- THE TASK: Keep images out and repeat all data exactly.

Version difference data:
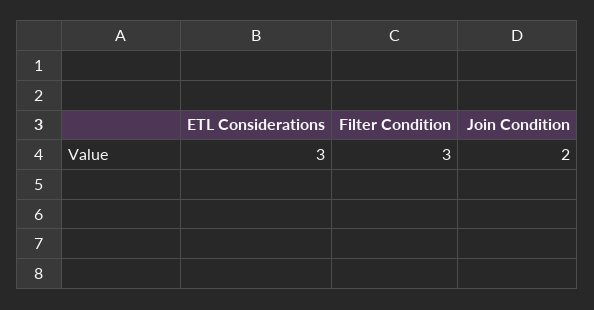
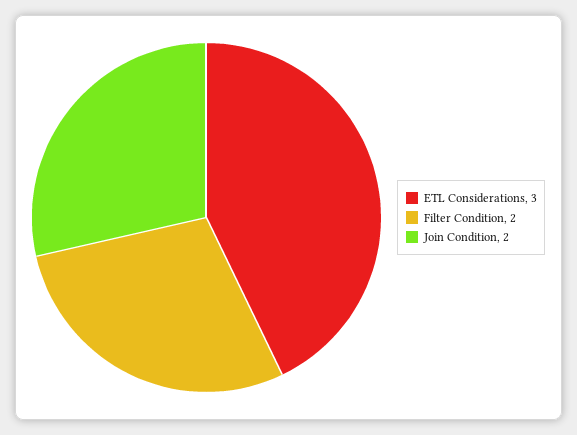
Filter Condition: 3 -> 2

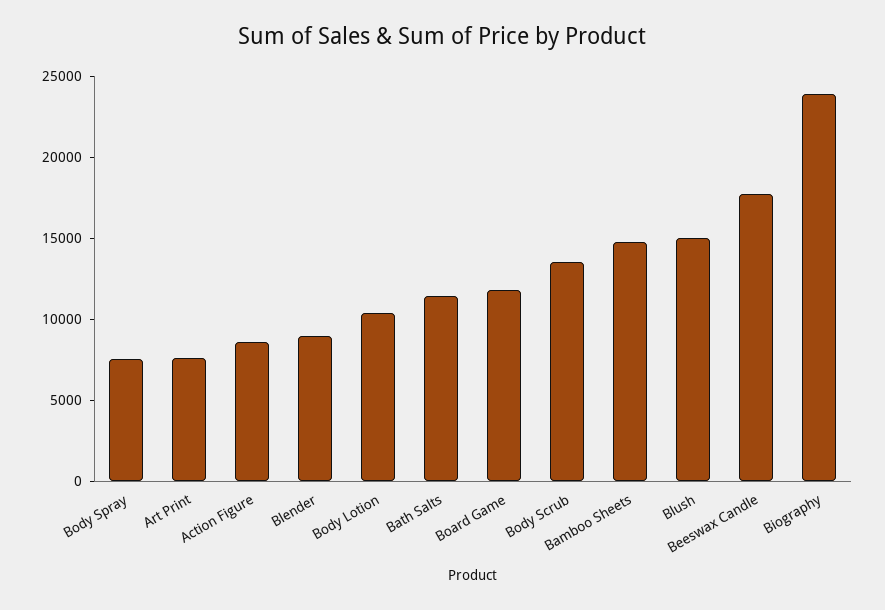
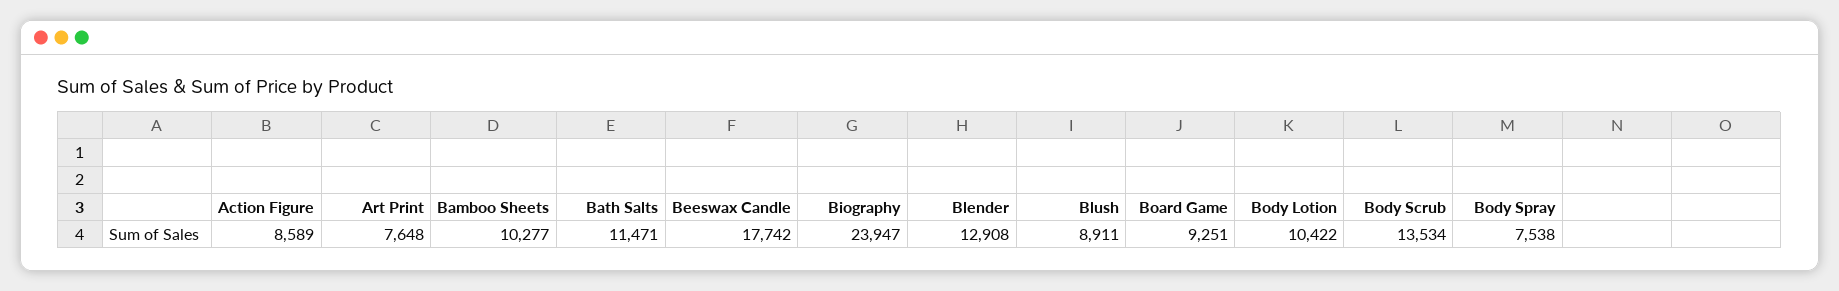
Blender: 9000 -> 12908
Board Game: 12000 -> 9251
Bamboo Sheets: 15000 -> 10277
Blush: 15000 -> 8911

- TASK ANSWER:
Filter Condition: 3 -> 2

Blender: 9000 -> 12908
Board Game: 12000 -> 9251
Bamboo Sheets: 15000 -> 10277
Blush: 15000 -> 8911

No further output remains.